## WHAT THE EXERCISE ASKS
Copy out the records below word for word, from the line with "left elbow: (172, 196, -9)" to the line with "left ankle: (166, 307, -31)", including both of those lines.

## EXERCISE INPUT
========================================
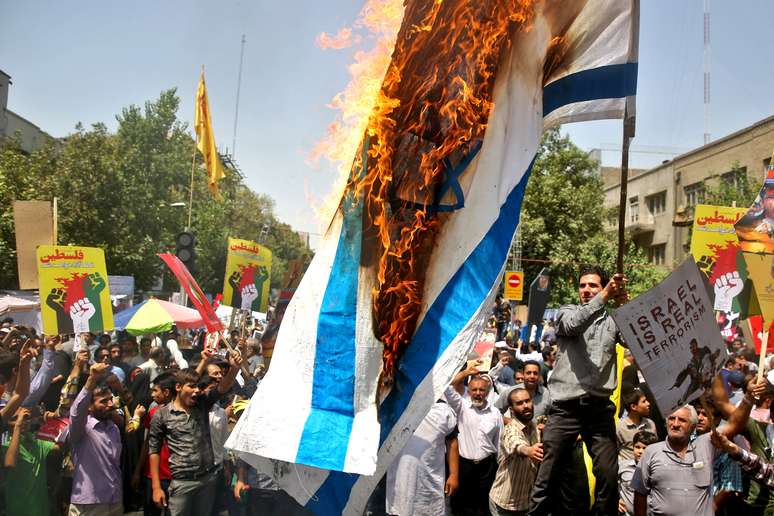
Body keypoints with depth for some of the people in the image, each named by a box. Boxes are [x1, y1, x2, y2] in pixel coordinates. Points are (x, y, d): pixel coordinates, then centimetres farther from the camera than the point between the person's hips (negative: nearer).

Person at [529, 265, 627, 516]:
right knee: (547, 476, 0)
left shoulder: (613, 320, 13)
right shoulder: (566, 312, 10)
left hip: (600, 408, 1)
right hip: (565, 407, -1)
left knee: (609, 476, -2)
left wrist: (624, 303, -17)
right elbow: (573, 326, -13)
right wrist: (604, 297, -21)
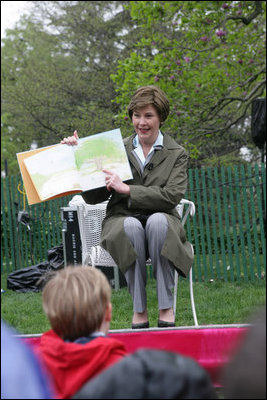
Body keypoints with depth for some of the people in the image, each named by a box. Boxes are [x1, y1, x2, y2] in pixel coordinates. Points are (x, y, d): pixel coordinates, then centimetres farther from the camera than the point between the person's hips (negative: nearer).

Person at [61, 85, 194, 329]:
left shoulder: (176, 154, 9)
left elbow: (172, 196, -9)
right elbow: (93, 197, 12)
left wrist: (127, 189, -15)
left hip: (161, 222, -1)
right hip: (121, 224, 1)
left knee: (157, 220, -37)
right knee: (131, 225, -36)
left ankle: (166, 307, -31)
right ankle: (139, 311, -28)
========================================
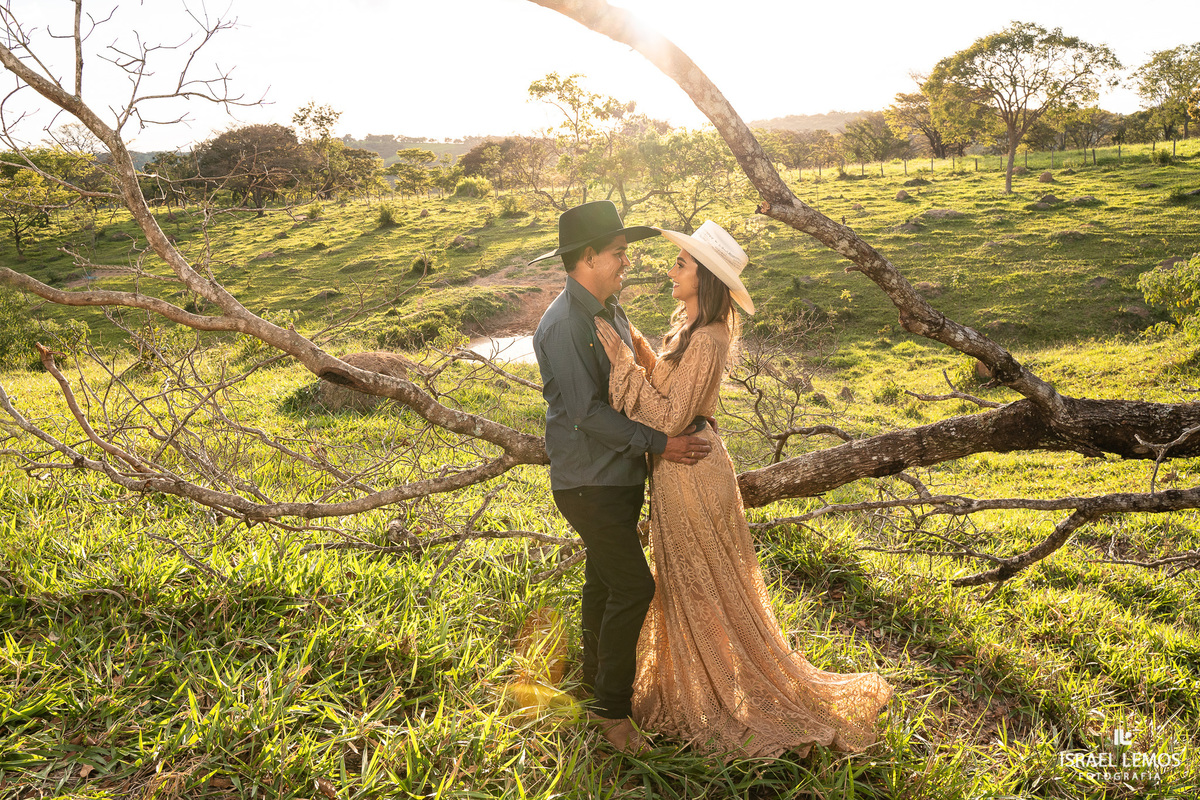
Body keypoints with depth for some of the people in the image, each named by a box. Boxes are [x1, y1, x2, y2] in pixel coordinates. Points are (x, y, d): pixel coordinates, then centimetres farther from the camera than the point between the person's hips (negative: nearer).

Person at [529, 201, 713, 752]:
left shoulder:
========================================
## SOLUTION TO THIS EXERCISE
left elbow: (172, 196, -9)
right elbow: (93, 197, 12)
left wrist: (127, 189, -15)
left hip: (161, 222, -1)
right hip: (121, 224, 1)
left knee: (157, 220, -37)
right knee: (131, 225, -36)
left ankle: (166, 307, -31)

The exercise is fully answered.